Il/la protagonista ritrova un vecchio amico o una lettera del padre morto che lo/la convince ad andare alla ricerca di un artefatto leggendario. Nonostante l’oggetto sia rimasto dimenticato per parecchi secoli, proprio nello stesso momento un magnate milionario si è messo alla ricerca dello stesso e intende utilizzarne i poteri per conquistare il mondo. Tuttavia, nonostante disponga di risorse infinite, il cattivone non riesce a raccogliere indizi per recuperare l’oggetto, ma per il nostro eroe/la nostra eroina è un gioco da ragazzi e, quando trova un indizio sulla reale collocazione dell’oggetto, ecco arrivare il cattivone che gli/le ruba l’informazione e lo/la cattura. Prima di ucciderlo/a però gli/le fa un discorsetto al termine del quale succederà qualcosa (terremoti, invasioni aliene, carrambate di parenti emigrati in Argentina) che permetterà al/alla protagonista di scappare e, dopo aver affrontato l’intero esercito dei cloni, di salvare la situazione un millisecondo prima dell’apocalisse. La storia si chiude con il/la protagonista sporco e superficialmente ferito/a che sghignazza con la propria spalla allontanandosi al tramonto, senza essersi impossessato/a delle ricchezze che cercava inizialmente ma soddisfatto di aver salvato il mondo.

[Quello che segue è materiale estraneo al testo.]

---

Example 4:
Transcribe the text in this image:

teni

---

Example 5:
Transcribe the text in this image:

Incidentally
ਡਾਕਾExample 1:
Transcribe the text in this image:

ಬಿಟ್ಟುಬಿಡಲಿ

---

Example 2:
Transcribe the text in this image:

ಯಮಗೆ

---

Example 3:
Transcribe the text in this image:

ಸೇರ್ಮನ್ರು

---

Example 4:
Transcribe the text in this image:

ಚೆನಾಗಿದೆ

Shadows of the Tomb Raider: paure e speranze
Ebbene, la prospettiva che il futuro di questo genere che amo possa non discostarsi mai troppo dalle solite dinamiche mi spaventa, e mi fa pensare che presto potrebbe non avere più nulla da dire per poi inevitabilmente sparire nel nulla.

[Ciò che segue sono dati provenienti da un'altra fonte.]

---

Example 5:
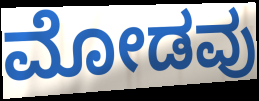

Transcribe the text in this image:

ಮೋಡವು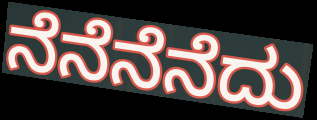
ನೆನೆನೆನೆದುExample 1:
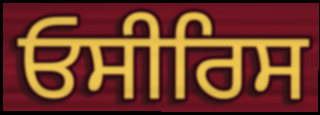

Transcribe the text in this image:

ਓਸੀਰਿਸ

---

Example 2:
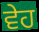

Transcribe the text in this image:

ਵੇਹ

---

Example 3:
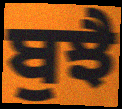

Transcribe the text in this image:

ਬੁਝੈ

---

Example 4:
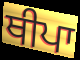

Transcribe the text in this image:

ਥੀਪਾ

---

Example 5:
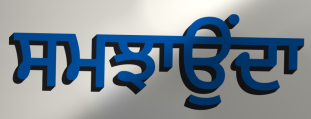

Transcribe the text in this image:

ਸਮਝਾਉਂਦਾ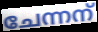
ചേന്നന്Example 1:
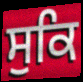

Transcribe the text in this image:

ਸੁਕਿ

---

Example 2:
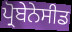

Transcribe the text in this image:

ਪ੍ਰੋਬੇਨੇਸੀਡ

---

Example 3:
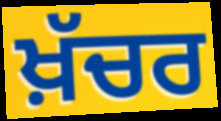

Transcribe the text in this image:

ਖ਼ੱਚਰ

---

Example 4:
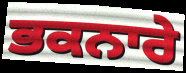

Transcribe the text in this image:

ਭਕਨਾਰੇ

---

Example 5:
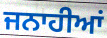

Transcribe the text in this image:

ਜਨਾਹੀਆਂ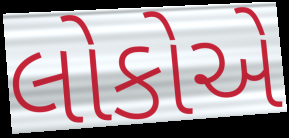
લોકોએ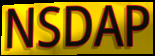
NSDAP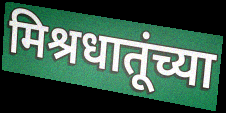
मिश्रधातूंच्याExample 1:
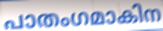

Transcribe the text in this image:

പാതംഗമാകിന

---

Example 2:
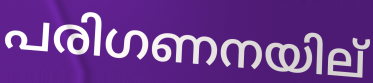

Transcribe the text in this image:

പരിഗണനയില്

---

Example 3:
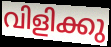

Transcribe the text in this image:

വിളിക്കു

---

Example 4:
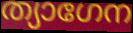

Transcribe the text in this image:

ത്യാഗേന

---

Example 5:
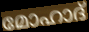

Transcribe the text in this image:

Un annetto dopo, con un po’ di timore, ho giocato Uncharted: l’eredità perduta, prendendola come una prova del nove: o la va o la spacca. Ebbene, mi ha entusiasmato dalla prima all’ultima scena: un degno sequel delle avventure di Nathan Drake e una linea di marcia su come dovrebbe procedere la serie in futuro. L’ulteriore prova che forse il cambio di direzione narrativa già visto in Uncharted 4 dopo l’abbandono di Amy Hennig non è stato poi un male, anzi.
E ora non resta che sperare che anche in Crystal Dynamics abbiano compiuto un’opera di rinnovamento delle dinamiche del genere, discostandosi quanto più possibile dai classici cliché permettendo così a Shadows of the Tomb Raider (qui il trailer) di stupire e appassionare anche chi di avventure fra vecchie rovine ne ha già viste a bizzeffe.